Don’t tell my neighbors.
They already think I’m nuts.
Duke’s. The
gold standard. The best mayonnaise
I have yet tasted straight from the jar.
It’s certainly the “eggiest” of this trio, and it’s total absence of
sugar somehow makes Duke’s—for this eater, at least—the most “southern”
mayonnaise of them all. Discovering
Duke’s is like hearing “Baby Let’s Play House” for the first time. It’s like having the Sun Sessions all
up inside your mouth because its flavor profile is so unmistakably and deeply southern. First created in the home kitchen of
Mrs.
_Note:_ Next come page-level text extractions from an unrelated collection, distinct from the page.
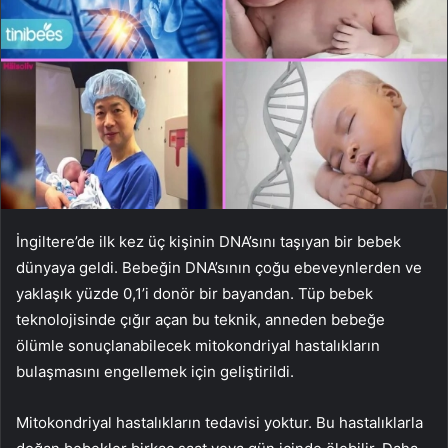
İngiltere’de ilk kez üç kişinin DNA’sını taşıyan bir bebek
dünyaya geldi. Bebeğin DNA’sının çoğu ebeveynlerden ve
yaklaşık yüzde 0,1’i donör bir bayandan. Tüp bebek
teknolojisinde çığır açan bu teknik, anneden bebeğe
ölümle sonuçlanabilecek mitokondriyal hastalıkların
bulaşmasını engellemek için geliştirildi.
Mitokondriyal hastalıkların tedavisi yoktur. Bu hastalıklarla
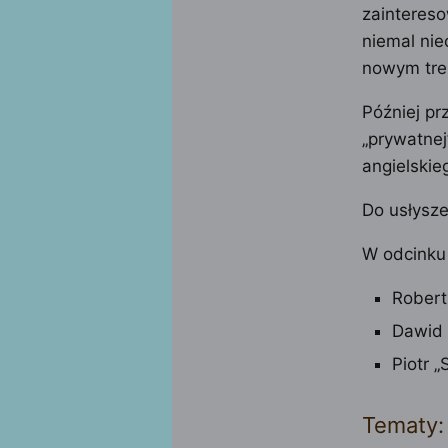
zaintereso
niemal nie
nowym tre
Później pr
„prywatnej
angielskie
Do usłysze
W odcinku 
Robert
Dawid 
Piotr 
Tematy:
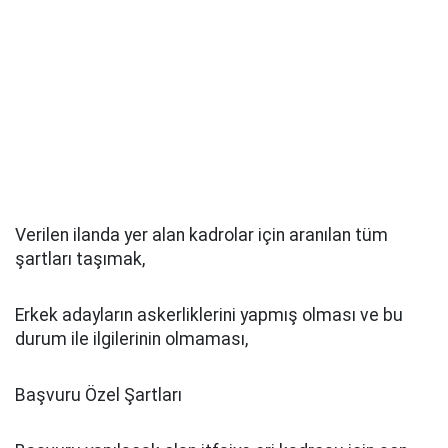
Verilen ilanda yer alan kadrolar için aranılan tüm
şartları taşımak,
Erkek adayların askerliklerini yapmış olması ve bu
durum ile ilgilerinin olmaması,
Başvuru Özel Şartları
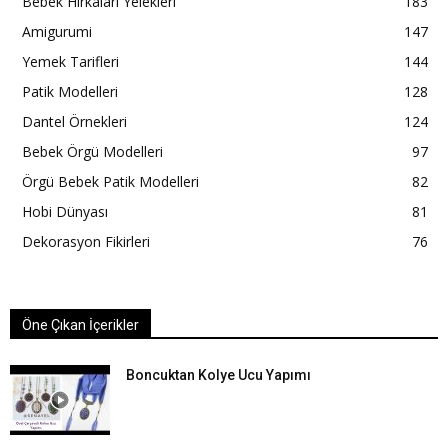
Bebek Hırkaları Yelekleri
183
Amigurumi
147
Yemek Tarifleri
144
Patik Modelleri
128
Dantel Örnekleri
124
Bebek Örgü Modelleri
97
Örgü Bebek Patik Modelleri
82
Hobi Dünyası
81
Dekorasyon Fikirleri
76
Öne Çıkan İçerikler
Boncuktan Kolye Ucu Yapımı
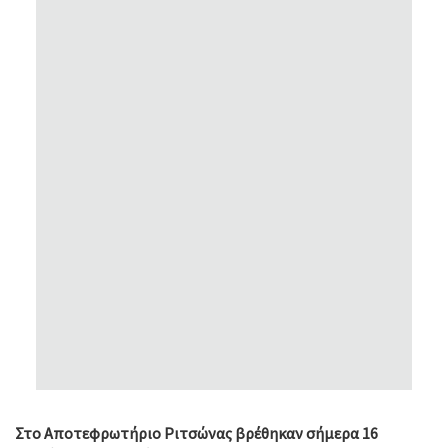
Στο Αποτεφρωτήριο Ριτσώνας βρέθηκαν σήμερα 16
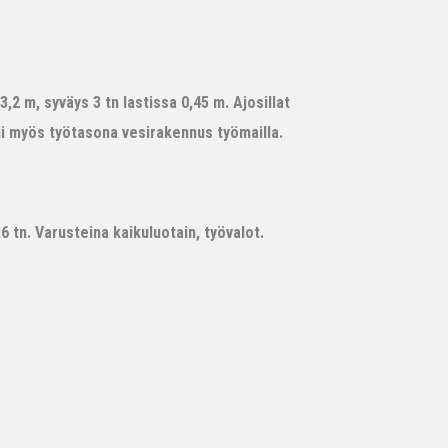
,2 m, syväys 3 tn lastissa 0,45 m. Ajosillat
ii myös työtasona vesirakennus työmailla.
 tn. Varusteina kaikuluotain, työvalot.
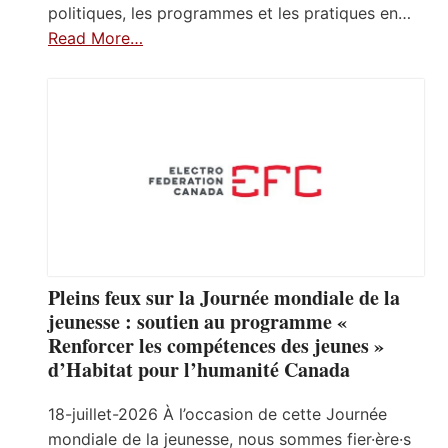
politiques, les programmes et les pratiques en…
Read More…
Pleins feux sur la Journée mondiale de la
jeunesse : soutien au programme «
Renforcer les compétences des jeunes »
d’Habitat pour l’humanité Canada
18-juillet-2026 À l’occasion de cette Journée
mondiale de la jeunesse, nous sommes fier·ère·s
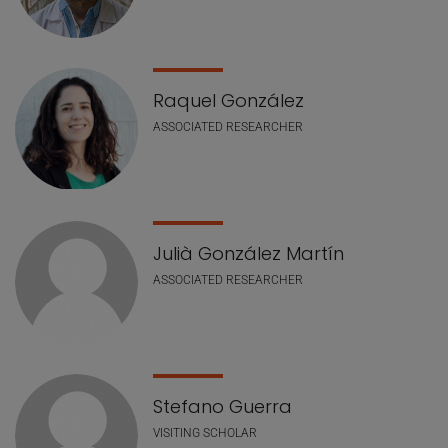
Raquel González
ASSOCIATED RESEARCHER
Julià González Martín
ASSOCIATED RESEARCHER
Stefano Guerra
VISITING SCHOLAR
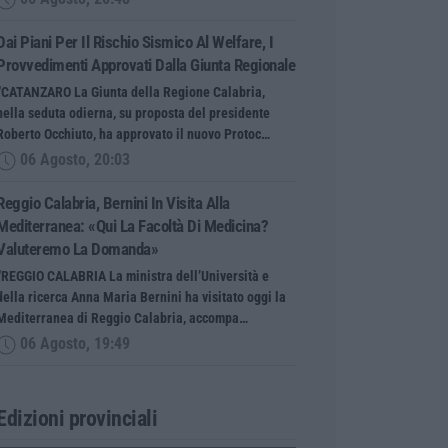
Dai Piani Per Il Rischio Sismico Al Welfare, I
Provvedimenti Approvati Dalla Giunta Regionale
“CATANZARO La Giunta della Regione Calabria,
nella seduta odierna, su proposta del presidente
Roberto Occhiuto, ha approvato il nuovo Protoc…
06 Agosto, 20:03
Reggio Calabria, Bernini In Visita Alla
Mediterranea: «Qui La Facoltà Di Medicina?
Valuteremo La Domanda»
“REGGIO CALABRIA La ministra dell’Università e
della ricerca Anna Maria Bernini ha visitato oggi la
Mediterranea di Reggio Calabria, accompa…
06 Agosto, 19:49
Edizioni provinciali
Eugenia Duke in Greenville, South Carolina, in 1917, as a condiment for
the sandwiches she served the doughboys stationed at nearby For Sevier, the
stuff is still made in Greenville, now
under the corporate tutelage of the C.F. Sauer Company (headquartered in
Richmond, Virginia), who make a damned fine mayonnaise in their own rite. Open my fridge on any day of the week,
and there is a jar of Duke’s smiling back at you like some golden ray of hope.
I know you can make a better mayonnaise at home. I do. I also know you can make a better cupcake than what Tasty
Cake sells. And I know you can
source better fruit than what’s contained inside a can of Libby’s Fruit
Cocktail. But sometimes better is not the point. Sometimes better means accepting a product or ingredient on its own terms—why
it exists, from whence, and for whom.
I am convinced, in my heart of hearts, that a simple jar of mayonnaise
represented—to generations of southern cooks—a harbinger that life was getting
better, even easier, insofar as their emulsified fat now came premade in a
glass jar, and that to apply the contents of that jar to a mound of chopped
protein or slice of day-old-bread, was to improve that ingredient,
exponentially, with a single, simple pass of the butter knife.
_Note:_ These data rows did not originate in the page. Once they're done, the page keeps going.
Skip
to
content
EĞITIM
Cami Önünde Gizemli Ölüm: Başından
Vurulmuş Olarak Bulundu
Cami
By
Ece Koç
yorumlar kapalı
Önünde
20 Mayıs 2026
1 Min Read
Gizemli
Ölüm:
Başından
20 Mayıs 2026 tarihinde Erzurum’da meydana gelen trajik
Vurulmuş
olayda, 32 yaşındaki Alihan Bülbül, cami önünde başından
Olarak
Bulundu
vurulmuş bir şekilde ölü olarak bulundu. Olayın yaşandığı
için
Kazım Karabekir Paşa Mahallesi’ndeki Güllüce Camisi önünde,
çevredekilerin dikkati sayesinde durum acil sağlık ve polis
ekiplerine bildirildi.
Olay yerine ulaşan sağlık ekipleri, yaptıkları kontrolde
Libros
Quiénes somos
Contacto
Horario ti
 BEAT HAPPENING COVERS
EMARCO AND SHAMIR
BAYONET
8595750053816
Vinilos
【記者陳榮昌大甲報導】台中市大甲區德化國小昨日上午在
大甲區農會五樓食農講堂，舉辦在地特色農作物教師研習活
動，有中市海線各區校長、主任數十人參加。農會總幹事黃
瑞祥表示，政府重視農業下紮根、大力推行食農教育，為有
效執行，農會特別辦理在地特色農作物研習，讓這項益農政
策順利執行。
I spoke none of this to Chef H. I bit my tongue and let the insult stand. I let my waiters, my cooks,
take me for a punk. But I will
have my revenge. You know I
will. It will come on
Christmas. In Chef H.’s stocking
will be a jar of southern mayonnaise and a CD: 50,000 Fans Can’t Be
Wrong. And if he’s not
careful, if he decides to cross over to the dark side and walk a mile in this
Missouri farm boy’s shoes, it just might be Chef H. who finds himself walking
around his own house at midnight, listening to the Hillbilly Cat croon,
spooning mayonnaise straight from the jar.